I thought maybe Ben saw me as something more than a hole to fuck, but I guess I was wrong. I’m not sure why I expected anything different from the man who literally took me home from class with the express purpose of hooking up.

But then again, when he saw me struggling, he didn’t try to keep going.

Nor did he leave me alone, and he didn’t make me feel bad or like he was only using me to get off.

He slowed us down. He got us cookies. He introduced me to true crime and basically made himself a permanent member of my apartment.

I need to paint.

Peeling myself off the wall, I stomp down to my little storage closet, pulling out a blank canvas, my brushes, and some paints.

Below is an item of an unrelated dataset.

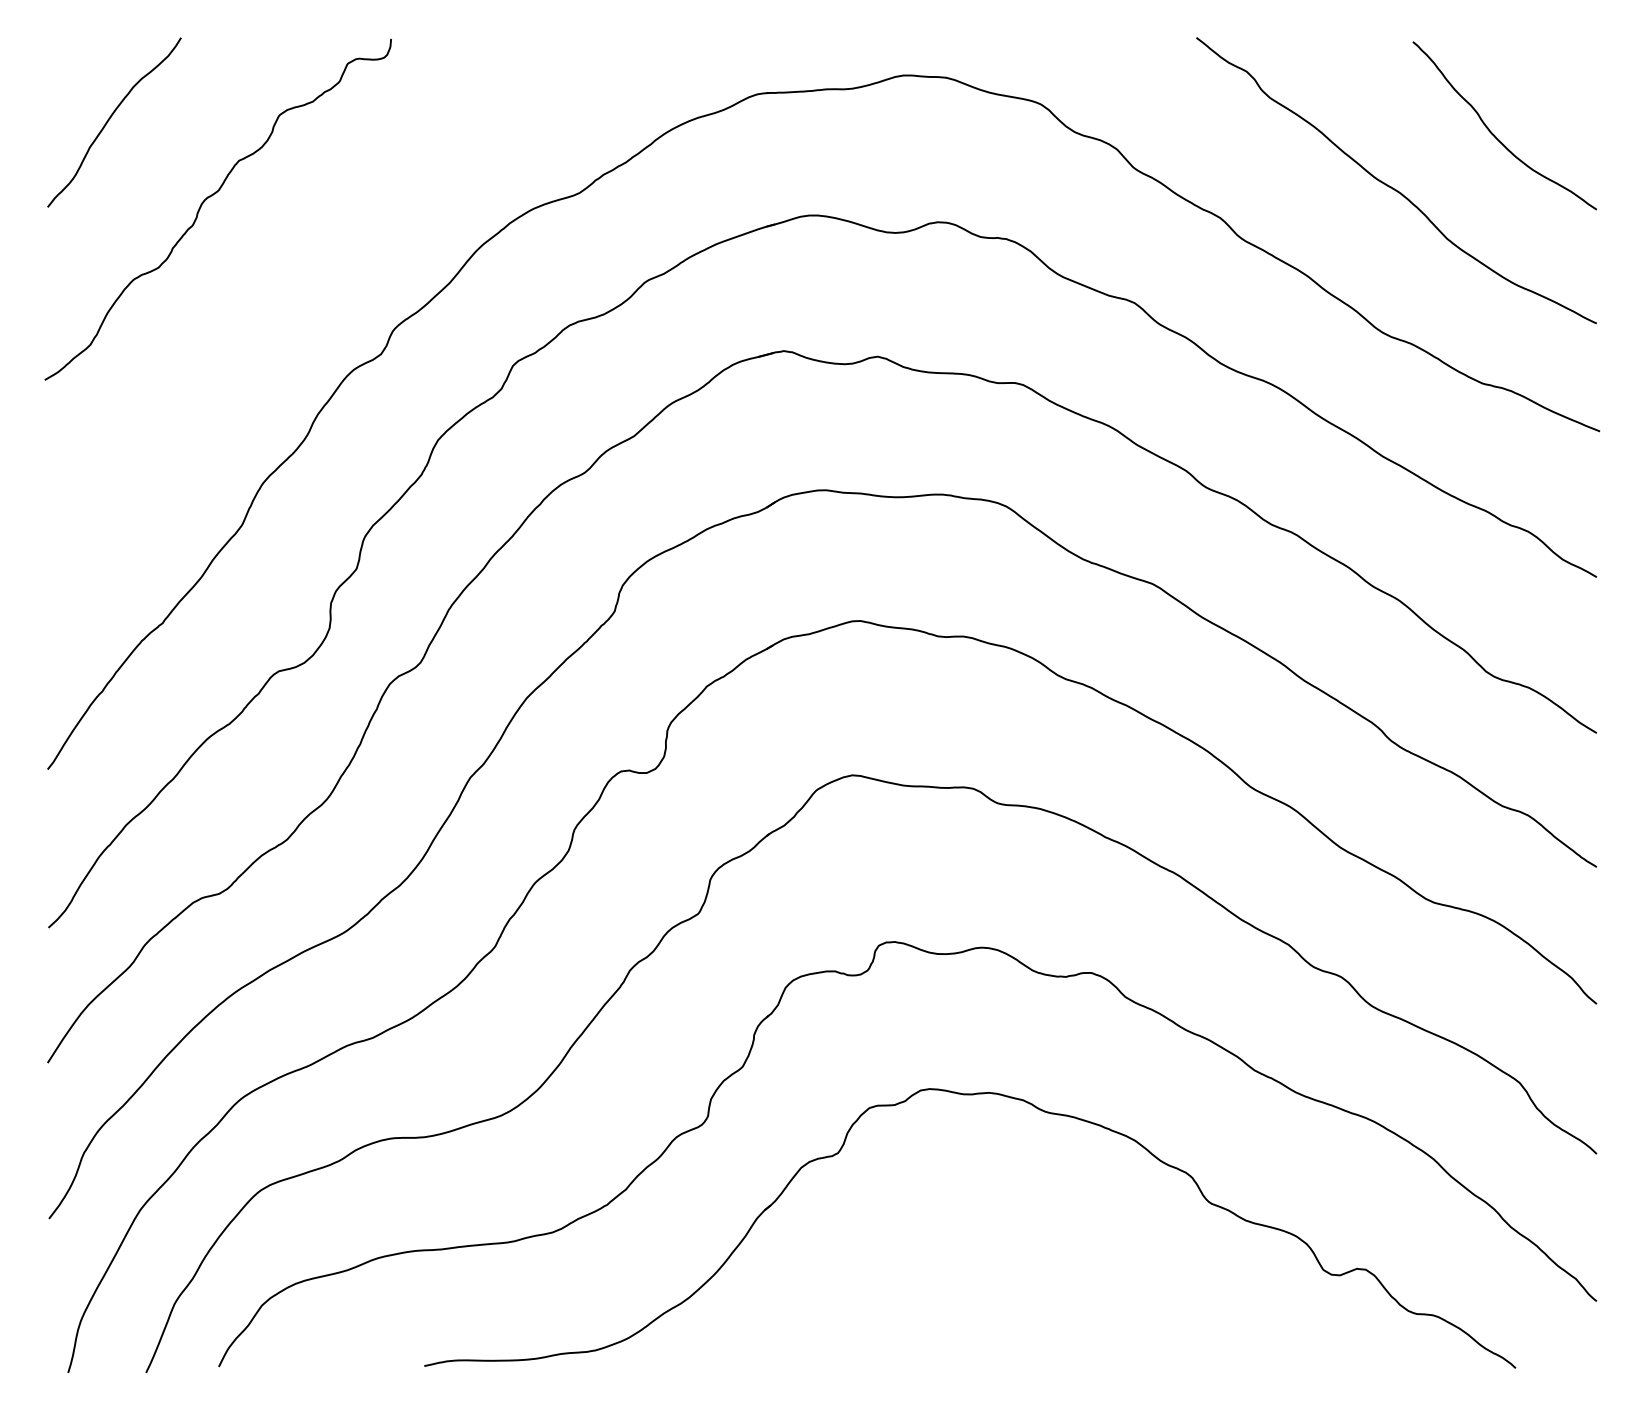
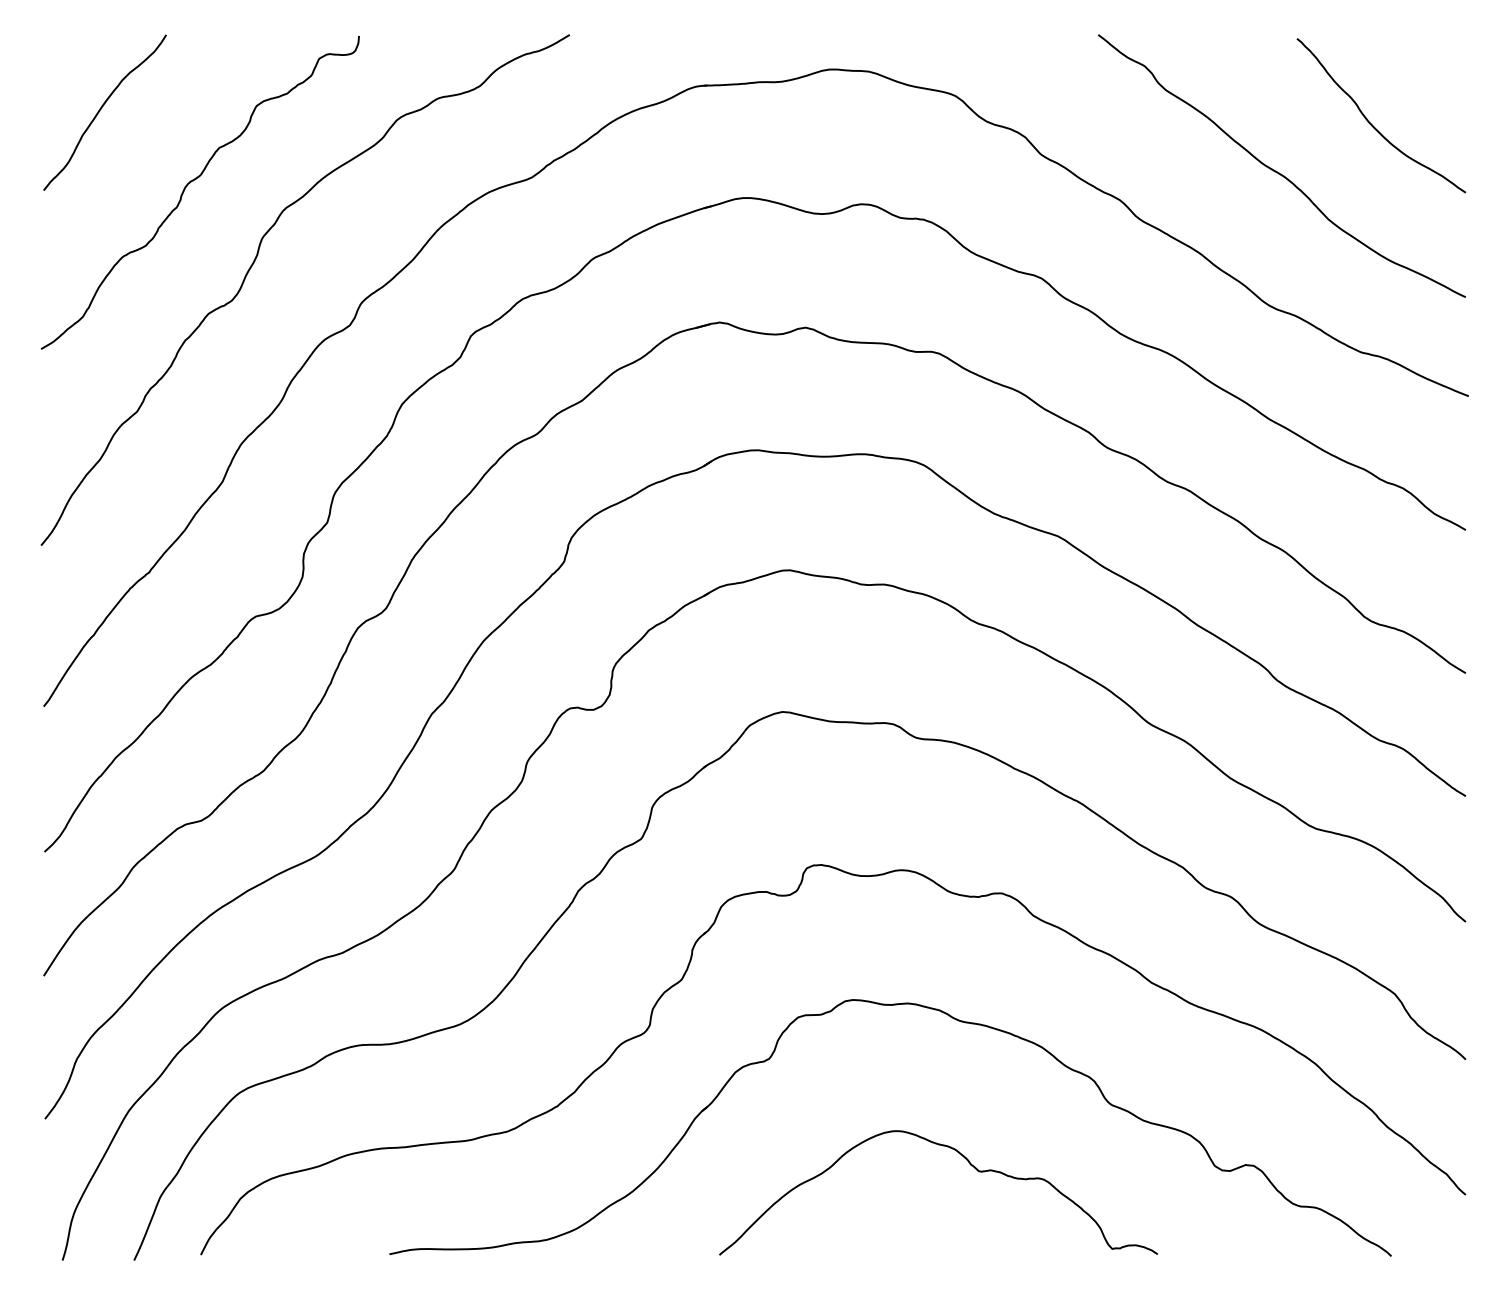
curve: (276, 287) -> (253, 264), added
curve: (1056, 1268) -> (969, 1164), added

I’d like to say I choose the colors at random, but I don’t. Forest green, lilac, pale pink. I leave the gold. It doesn’t belong in this painting.

Like the hounds of hell are nipping at my feet, I rush into the living room, tossing the canvas onto my easel.

I take a deep breath, then, not even bothering with a paintbrush, squeeze some green paint into the palm of my hand. Placing my hand on the center of the canvas, I drag it outward, leaving a ragged path of green across the white.

Then I do it again. And again.

I add green until it feels like the jealousy has been purged from my body.

Then I pick up the pink. The painting is ugly. I can already tell. It’s going in the trash. There’s no other way around it, but it’s worth it. Worth it to get these feelings out.

The pink goes on next, mixing with the green and creating a dull, muted gray. Fuck. That’s awful. My chest heaves as I toss the pink to the side, wiping a strand of my hair out of my face.

The paint cools my overheated skin, calming me down some.

I don’t even want to bother with the purple. I’ve already fucked up the painting, but I have to get it out too, so I fill my palm again, this time dabbing my hand over the green instead of rubbing it across.

It’s still not great, but it’s better than before. Better than the pink was. I drop the paint to the floor at my feet, staring at the canvas.

I feel better. Lighter. At least a little.

When I glance up, Ben and Landon are standing in the doorway. Landon is watching me in awe, but Ben seems concerned. I’m sure I look half-mad right now, but I can’t help it.

“Are you okay?” Ben asks softly, breaking the silence.

I almost laugh at that. “Of course I’m okay.”